May 4, 5:21 am
Spouse support needed for career change
Rob Yeung has answered an interesting question posed to him over at Management-Issues.com: A spouse is holding a person back from following his/her dream. What to do?
He gives a good response for the job seeker, but the biggest obstacle, in my view, is still the support of the spouse – or actually, the lack thereof.
Hard to move forward without that support, so the obstacle needs to be addressed. My question would be “why is the spouse hesitant?” My answer would be “fear” 99 percent of the time.
Anyone in relationship with another person has a symbiotic set of behaviors that provide a sense of security. When one of those two people decide they want to change their behavioral patterns (such as with new job—or in this case, a new career), it upsets the apple cart of relationship balance.
In other words, the other person won’t know how to deal with the change, or is afraid the change will being a new type environment that will be unfamiliar to the point of discomfort.

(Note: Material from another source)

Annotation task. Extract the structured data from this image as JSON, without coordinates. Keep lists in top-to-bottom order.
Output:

Solution: Really seek out the concerns of the dissenting spouse. A genuine concern for his or her fears will set the stage for steps to move forward. These fears can’t just be brushed off! If the person wanting the career change seeks the “win” for him or herself, it’s only fair that he/she seek a “win” for his/her spouse, as well. Talk about it. Examine all the concerns … the possibilities … the contingencies. Be objective, not emotional.

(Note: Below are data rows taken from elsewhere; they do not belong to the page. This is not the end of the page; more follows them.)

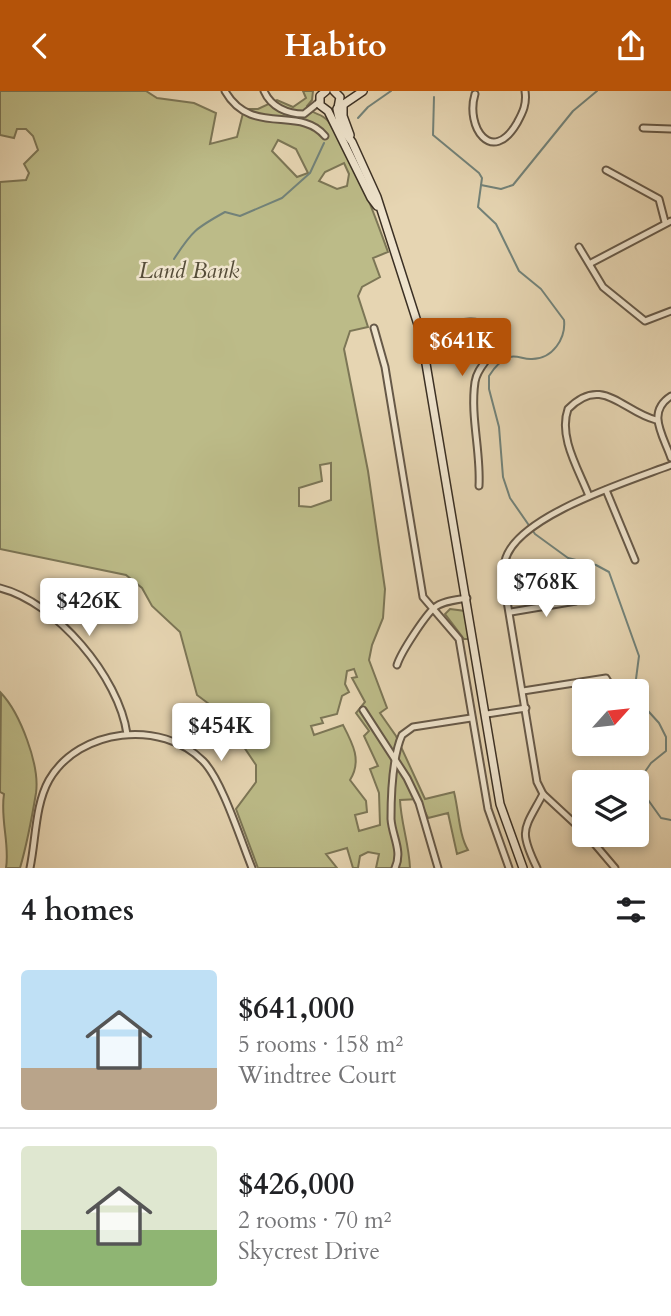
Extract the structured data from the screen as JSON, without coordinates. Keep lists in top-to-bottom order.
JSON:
{
  "parks": ["Land Bank"],
  "north": "top right",
  "page": {
    "header": "Habito",
    "price": [
      "$641K",
      "$768K",
      "$426K",
      "$454K"
    ],
    "heading": "4 homes",
    "list": [
      {
        "name": "$641,000",
        "note": "5 rooms · 158 m² · Windtree Court"
      },
      {
        "name": "$426,000",
        "note": "2 rooms · 70 m² · Skycrest Drive"
      }
    ]
  }
}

Once the fears are addressed and the other person’s concerns have been factored into the action plan, support is much more likely to occur.
Filed in Work, Business, Opinion, Motivation, Workplace

When applying for a new job or starting a new career or staring a company you have to convince a lot of people before you make the move. It might be your boss or your potential boss or an investor. You have to put together a resume or business plan and interview for the job or pitch your business. It’s a serious process.
Where people often forget to start is with their spouse. (Don’t forget to include the kids too.) Put more effort into selling your spouse on the move than you do everyone else. If you can make a good case to him/her you win their valuable support during the painful process and potential let down. Nothing is more valuable than that.
BTW I’ve made all three changes and have managed to still stay married. Although I could have done a better job of taking my own advice. It’s easy to get caught up in the excitement and possibilities and want to charge ahead. It has been infinitely easier with the help of my wife and kids.